--- REQUIREMENT ---
Give the number of lines below that contain the string "analysis", and no other text.

----------------------------------------

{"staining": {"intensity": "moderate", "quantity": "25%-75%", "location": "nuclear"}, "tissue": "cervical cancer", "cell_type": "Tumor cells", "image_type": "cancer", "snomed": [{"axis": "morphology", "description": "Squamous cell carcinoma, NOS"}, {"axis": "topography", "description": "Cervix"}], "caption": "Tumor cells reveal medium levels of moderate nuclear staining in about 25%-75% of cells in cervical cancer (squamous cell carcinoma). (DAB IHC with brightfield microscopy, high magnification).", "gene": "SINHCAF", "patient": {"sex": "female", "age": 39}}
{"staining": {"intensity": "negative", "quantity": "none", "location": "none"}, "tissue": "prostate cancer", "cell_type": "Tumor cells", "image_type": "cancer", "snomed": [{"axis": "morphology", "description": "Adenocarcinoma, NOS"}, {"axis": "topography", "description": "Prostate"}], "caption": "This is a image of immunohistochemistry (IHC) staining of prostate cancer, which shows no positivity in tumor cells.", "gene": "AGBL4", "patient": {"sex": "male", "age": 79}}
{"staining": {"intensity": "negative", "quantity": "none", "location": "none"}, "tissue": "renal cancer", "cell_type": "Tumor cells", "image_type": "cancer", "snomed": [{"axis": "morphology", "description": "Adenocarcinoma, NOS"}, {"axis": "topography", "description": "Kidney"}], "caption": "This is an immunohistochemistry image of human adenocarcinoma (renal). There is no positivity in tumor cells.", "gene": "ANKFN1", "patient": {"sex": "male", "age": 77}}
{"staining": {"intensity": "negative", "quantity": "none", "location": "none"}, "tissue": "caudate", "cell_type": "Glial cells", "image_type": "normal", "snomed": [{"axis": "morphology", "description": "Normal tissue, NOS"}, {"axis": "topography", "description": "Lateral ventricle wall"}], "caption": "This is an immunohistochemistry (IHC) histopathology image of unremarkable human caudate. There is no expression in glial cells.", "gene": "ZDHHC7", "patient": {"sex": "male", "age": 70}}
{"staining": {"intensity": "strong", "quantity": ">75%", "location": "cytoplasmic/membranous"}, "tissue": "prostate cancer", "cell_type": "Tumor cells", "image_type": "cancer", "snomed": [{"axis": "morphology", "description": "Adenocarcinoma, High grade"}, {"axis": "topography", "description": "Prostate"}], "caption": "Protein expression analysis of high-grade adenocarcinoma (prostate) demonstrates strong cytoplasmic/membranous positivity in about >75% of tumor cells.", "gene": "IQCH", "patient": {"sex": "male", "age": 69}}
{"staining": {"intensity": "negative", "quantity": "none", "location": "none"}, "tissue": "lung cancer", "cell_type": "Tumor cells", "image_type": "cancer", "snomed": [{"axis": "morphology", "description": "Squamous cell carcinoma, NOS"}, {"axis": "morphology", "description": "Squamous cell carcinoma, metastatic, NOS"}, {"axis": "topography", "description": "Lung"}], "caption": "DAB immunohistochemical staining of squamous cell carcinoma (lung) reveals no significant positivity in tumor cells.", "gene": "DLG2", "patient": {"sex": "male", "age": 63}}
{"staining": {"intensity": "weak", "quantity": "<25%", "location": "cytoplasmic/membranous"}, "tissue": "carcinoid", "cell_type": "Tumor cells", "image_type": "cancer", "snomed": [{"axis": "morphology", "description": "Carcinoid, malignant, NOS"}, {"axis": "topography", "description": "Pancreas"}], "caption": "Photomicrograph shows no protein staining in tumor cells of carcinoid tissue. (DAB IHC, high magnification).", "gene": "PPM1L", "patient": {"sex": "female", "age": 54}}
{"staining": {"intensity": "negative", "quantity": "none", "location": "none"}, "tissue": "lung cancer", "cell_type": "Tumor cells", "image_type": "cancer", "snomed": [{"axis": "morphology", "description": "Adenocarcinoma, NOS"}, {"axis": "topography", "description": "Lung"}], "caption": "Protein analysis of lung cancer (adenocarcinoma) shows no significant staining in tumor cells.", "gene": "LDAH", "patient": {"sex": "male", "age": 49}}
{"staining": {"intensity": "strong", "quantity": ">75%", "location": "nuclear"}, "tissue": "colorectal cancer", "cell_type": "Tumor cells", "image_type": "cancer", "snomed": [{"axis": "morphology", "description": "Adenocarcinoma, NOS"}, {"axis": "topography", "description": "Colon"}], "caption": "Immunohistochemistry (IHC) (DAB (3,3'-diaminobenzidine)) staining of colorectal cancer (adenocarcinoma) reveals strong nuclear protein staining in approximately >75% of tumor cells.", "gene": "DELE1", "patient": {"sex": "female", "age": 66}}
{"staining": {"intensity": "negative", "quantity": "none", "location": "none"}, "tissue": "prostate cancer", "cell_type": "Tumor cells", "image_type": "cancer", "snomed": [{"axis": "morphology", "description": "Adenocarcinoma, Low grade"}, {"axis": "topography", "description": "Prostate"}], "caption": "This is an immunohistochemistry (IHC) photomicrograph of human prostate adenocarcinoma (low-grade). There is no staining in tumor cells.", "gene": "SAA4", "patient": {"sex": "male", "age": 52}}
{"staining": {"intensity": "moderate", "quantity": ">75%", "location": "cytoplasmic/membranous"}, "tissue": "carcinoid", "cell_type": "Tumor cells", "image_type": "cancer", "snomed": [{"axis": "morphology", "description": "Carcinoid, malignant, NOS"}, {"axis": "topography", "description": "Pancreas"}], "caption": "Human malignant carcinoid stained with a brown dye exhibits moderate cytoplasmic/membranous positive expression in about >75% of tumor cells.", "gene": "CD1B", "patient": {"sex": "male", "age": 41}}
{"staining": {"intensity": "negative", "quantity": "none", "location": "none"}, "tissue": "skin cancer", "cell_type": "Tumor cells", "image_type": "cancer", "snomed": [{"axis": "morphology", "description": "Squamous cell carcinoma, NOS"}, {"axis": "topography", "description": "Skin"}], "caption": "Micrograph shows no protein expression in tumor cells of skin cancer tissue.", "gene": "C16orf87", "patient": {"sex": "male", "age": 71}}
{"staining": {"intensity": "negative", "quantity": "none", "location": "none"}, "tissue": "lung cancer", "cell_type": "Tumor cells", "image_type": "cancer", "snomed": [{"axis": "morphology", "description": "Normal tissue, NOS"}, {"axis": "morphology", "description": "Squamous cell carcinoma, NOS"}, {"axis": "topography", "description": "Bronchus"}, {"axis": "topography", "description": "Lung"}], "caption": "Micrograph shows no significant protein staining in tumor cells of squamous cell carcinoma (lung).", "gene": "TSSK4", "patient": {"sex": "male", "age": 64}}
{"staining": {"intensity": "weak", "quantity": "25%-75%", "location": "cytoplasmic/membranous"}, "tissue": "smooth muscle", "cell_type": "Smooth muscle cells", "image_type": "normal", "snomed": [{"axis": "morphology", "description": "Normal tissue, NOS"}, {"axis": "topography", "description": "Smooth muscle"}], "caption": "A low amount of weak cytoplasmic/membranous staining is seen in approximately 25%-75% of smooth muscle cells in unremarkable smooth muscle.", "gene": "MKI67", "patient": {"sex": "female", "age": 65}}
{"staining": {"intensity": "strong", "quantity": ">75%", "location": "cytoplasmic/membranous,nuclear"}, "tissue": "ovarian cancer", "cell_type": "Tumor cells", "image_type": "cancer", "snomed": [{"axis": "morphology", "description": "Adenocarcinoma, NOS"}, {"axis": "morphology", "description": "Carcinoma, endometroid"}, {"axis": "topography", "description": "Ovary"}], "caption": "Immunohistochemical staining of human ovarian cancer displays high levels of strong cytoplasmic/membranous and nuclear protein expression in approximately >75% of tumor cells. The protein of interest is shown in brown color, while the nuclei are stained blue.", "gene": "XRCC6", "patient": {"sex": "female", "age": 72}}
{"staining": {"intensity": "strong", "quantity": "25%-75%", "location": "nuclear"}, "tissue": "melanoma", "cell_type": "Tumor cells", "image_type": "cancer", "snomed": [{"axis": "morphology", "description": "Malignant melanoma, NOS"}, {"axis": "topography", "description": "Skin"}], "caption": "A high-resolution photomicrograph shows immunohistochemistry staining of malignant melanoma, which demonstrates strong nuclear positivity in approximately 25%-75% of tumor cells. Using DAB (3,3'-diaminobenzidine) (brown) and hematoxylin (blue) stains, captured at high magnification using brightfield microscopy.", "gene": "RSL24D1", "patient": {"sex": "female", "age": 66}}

----------------------------------------

--- RESPONSE ---
2